あっという間にリハーサルは終わって写真撮影を済ませて開場時間を迎えます。
すでにホールの外のロビーやエレベーター周辺には長い行列。受付ではベテランの3人が手際よくお客様をご案内しました。
最初は恒例の幹事の挨拶から。そしてレクチャーの東 賢太郎氏にバトンタッチ。今回は「さよならモーツァルト君」というタイトルに因むお話ということでハイドン、モーツァルト、べートーヴェンの関わりをピアノ演奏を取り入れながら解りやすく解説して下さいました。
そしていよいよ演奏です。最初はハイドンから。これこそ「さよならモーツァルト君」のタイトル通り、ロンドンでモーツァルトの訃報を聞いたハイドンが終楽章で最後チェンバロとヴァイオリンの二重奏を入れて別れを告げます。今回のヴァイオリンソロはコンマスが、チェンバロ代わりのピアノソロは指揮者が行って曲を締めくくりました。
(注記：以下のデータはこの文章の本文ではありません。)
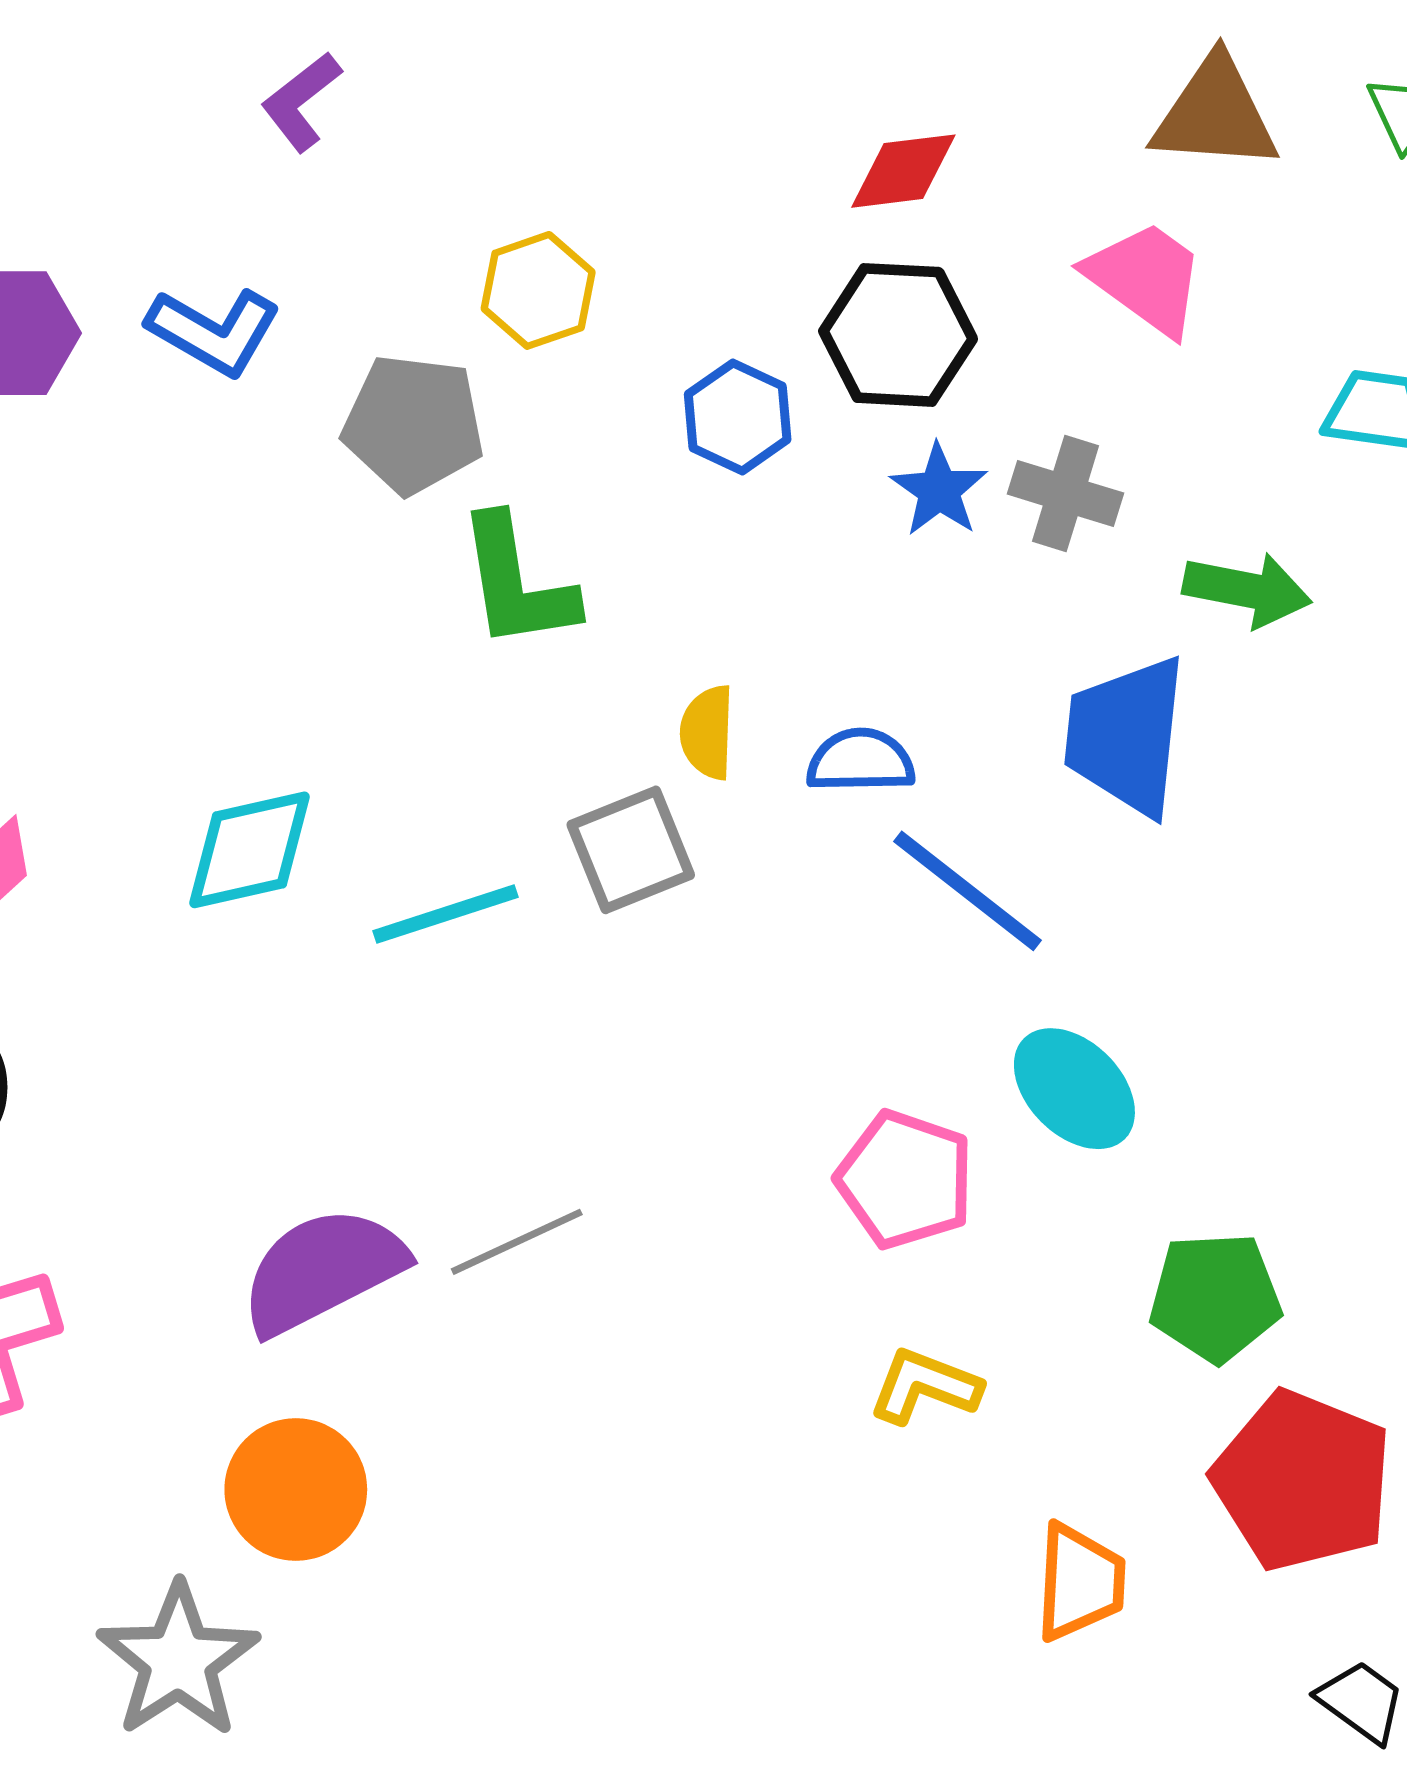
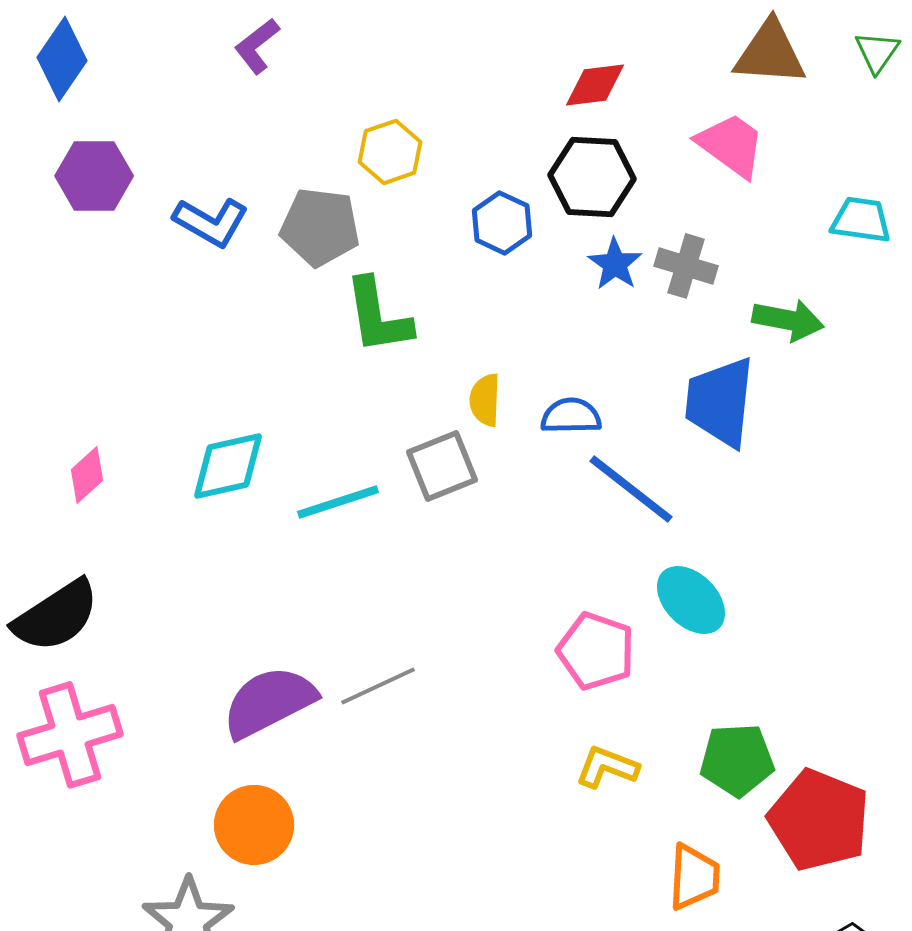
blue L-shape: (214, 331) -> (211, 222), moved
green pentagon: (1215, 1297) -> (737, 760), moved

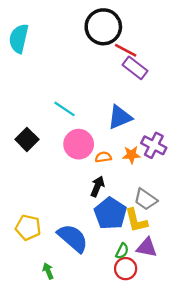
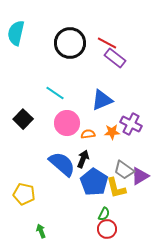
black circle: (103, 27) -> (70, 43), moved
blue semicircle: (73, 238) -> (62, 164), moved
purple triangle: (147, 247) -> (140, 176), moved, turned -42

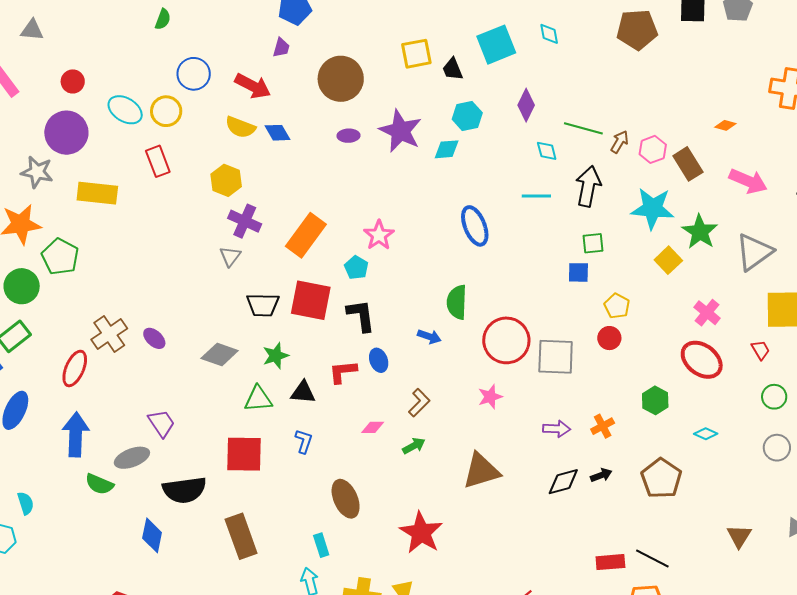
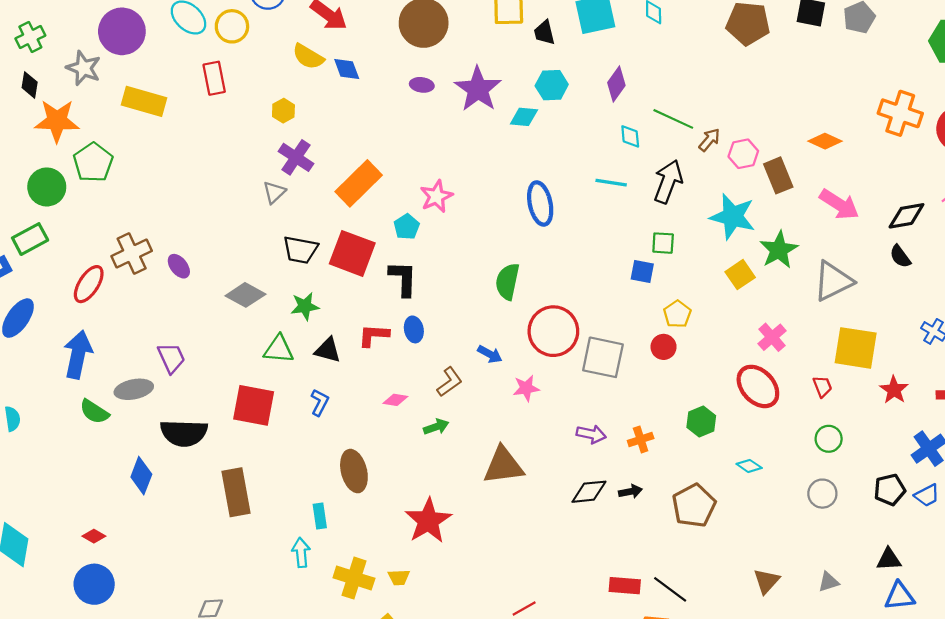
orange diamond: (725, 125) -> (825, 141), size x1.4
yellow hexagon: (226, 180) -> (283, 111), size x0.7
blue arrow: (429, 337) -> (490, 354), moved

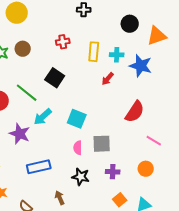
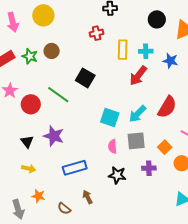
red cross: (63, 42) -> (97, 33), moved
blue star: (141, 66) -> (170, 61), size x0.7
red arrow: (108, 79) -> (138, 76), size x1.5
cyan arrow: (43, 117) -> (138, 114), moved
brown arrow: (60, 198) -> (88, 197), moved
orange square: (120, 200) -> (165, 147), moved

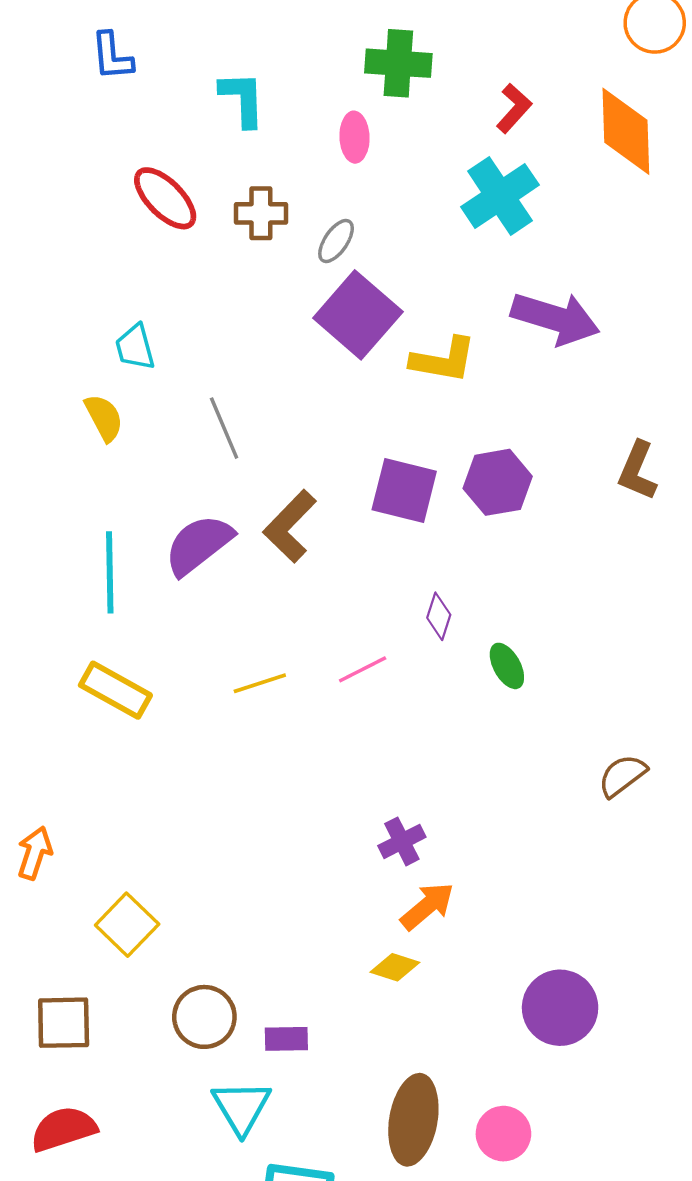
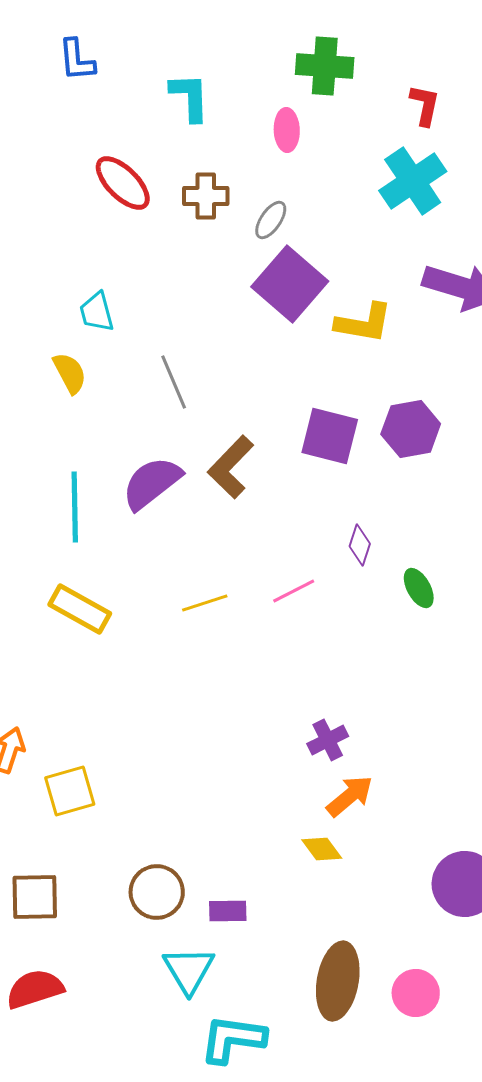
red L-shape: (514, 108) -> (425, 105), turned -30
yellow square: (127, 925) -> (70, 791), moved, turned 30
yellow diamond: (395, 967) -> (322, 849), turned 36

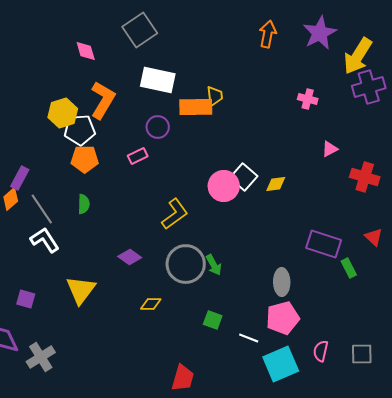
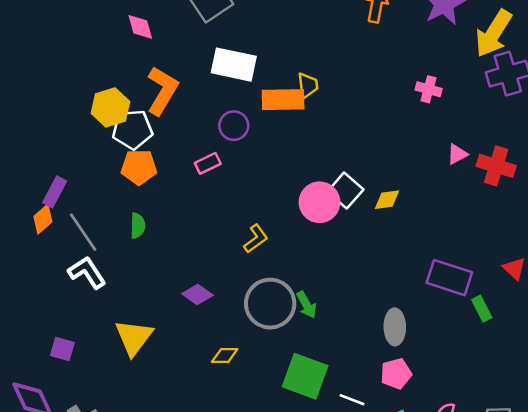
red cross: (365, 177) -> (496, 166), moved
yellow L-shape: (175, 214) -> (256, 239), size x0.7
pink pentagon: (283, 318) -> (396, 374), size x0.7
green square: (213, 320) -> (305, 376), size x1.8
次はピアノ協奏曲。第1楽章には運命動機が次々と形を変えて登場します。独奏者自作のカデンツァを取り入れての演奏です。管楽器とのアンサンブルが美しい2楽章、軽やかな第3楽章とファッツィオリから煌めくような美しい響きの音が溢れました。
そして休憩の後は、いよいよジュピター交響曲。モーツァルトの最高傑作であるこの曲は公演を締めくくるのに相応しい大曲です。田崎先生の巧みな指揮で全員の熱い想いを紡いでいきます。一期一会のオーケストラでありながら時間をかけて練習を重ねてきました。
本番での渾身の演奏は、皆の気持ちを昇華させ、聴衆を感動で酔わせました。夢から覚めたような拍手喝采に感無量の思いでした。今まで最多の230名のお客様を迎えて、素晴らしい演奏が出来たライヴ・イマジン史上に残る最高の演奏会でした。